The Great Alone by Kristin Hannah
Synopsis:
This is a fiction book that starts out in 1974 when the Allbright family moves from Seattle to Alaska. Leni is thirteen years old and lives with her mother, Cora, and her father, Ernt. Her father is a Vietnam Veteran and has PTSD after coming home from the war which results in him having nightmares and anger issues. He is physically abusive towards Leni’s mother.
When they arrive in Alaska, they find out how unprepared they are in order to survive there. It is beautiful but a very harsh and isolating environment. They begin making friends such as Marge, their neighbor, who runs the local trading post, and the Harlans. Leni meets Matthew Walker and they instantly become friends and eventually fall in love with each other and sleep with each other.

__________________________________________________

**WHAT THE EXERCISE ASKS:**
Using the synopsis, decide whether each statement agrees with it, and answer yes or no with the deciding words quoted exactly: (a) The Allbright family moves from Seattle to Alaska in 1974. (b) Leni's father is a veteran of the Korean War. (c) Marge runs the local trading post. Rely only on the synopsis of The Great Alone for what follows.

__________________________________________________

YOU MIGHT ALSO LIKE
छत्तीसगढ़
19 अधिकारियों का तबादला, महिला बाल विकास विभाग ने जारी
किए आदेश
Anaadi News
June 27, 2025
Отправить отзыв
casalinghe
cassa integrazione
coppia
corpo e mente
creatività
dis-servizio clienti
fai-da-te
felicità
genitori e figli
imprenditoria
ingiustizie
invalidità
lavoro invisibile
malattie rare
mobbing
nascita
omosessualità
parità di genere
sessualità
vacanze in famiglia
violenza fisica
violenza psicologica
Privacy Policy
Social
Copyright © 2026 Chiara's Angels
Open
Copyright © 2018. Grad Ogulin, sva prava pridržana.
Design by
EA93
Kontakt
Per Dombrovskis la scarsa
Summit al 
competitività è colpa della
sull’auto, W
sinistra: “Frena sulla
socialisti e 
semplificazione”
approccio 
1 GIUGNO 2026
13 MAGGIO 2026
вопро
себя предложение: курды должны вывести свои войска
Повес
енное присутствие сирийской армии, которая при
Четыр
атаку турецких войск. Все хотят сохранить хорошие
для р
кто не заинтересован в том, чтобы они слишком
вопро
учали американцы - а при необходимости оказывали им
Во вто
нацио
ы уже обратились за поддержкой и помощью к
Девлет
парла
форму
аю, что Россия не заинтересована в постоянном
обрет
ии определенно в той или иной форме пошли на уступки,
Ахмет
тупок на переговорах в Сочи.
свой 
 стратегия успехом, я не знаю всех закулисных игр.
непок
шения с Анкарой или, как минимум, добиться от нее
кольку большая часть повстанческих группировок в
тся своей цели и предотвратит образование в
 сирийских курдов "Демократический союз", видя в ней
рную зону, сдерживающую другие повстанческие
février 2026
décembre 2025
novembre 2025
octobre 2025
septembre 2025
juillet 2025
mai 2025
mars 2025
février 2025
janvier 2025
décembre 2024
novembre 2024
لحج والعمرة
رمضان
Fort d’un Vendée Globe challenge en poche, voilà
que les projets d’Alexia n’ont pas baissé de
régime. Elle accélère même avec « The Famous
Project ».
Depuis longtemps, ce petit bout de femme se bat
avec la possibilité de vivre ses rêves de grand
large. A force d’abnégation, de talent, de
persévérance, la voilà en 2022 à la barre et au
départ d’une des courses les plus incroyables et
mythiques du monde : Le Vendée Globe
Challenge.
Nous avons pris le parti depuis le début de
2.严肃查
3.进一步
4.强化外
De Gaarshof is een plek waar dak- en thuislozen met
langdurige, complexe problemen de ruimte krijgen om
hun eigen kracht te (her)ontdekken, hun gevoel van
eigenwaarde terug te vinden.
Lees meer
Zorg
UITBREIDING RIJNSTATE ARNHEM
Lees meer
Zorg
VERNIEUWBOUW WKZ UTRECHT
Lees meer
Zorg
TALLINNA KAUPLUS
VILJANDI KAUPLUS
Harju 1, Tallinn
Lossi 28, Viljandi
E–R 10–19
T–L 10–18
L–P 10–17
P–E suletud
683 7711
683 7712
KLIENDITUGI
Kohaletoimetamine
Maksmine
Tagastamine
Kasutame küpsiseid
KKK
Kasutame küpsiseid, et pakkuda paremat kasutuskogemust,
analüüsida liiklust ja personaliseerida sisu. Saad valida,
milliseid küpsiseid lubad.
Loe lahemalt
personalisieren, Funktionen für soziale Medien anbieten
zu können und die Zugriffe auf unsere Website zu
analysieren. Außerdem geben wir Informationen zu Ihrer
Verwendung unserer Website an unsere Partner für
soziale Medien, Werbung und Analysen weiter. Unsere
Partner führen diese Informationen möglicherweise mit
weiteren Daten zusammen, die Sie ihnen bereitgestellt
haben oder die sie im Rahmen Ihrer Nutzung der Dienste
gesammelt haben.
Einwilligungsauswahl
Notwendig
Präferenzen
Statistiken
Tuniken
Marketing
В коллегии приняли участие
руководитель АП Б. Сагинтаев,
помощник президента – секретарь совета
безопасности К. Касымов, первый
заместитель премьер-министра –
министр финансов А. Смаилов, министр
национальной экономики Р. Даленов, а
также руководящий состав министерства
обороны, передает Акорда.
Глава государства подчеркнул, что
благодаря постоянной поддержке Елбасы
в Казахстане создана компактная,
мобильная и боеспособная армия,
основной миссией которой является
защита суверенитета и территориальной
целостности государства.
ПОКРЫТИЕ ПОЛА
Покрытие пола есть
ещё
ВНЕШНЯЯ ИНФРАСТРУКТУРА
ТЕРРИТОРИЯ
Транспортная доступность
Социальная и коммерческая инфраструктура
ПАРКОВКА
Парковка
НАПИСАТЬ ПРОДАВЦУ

__________________________________________________

**SOLUTION FOR THIS EXERCISE:**
(a) Yes: "starts out in 1974 when the Allbright family moves from Seattle to Alaska"
(b) No: "Her father is a Vietnam Veteran"
(c) Yes: "Marge, their neighbor, who runs the local trading post"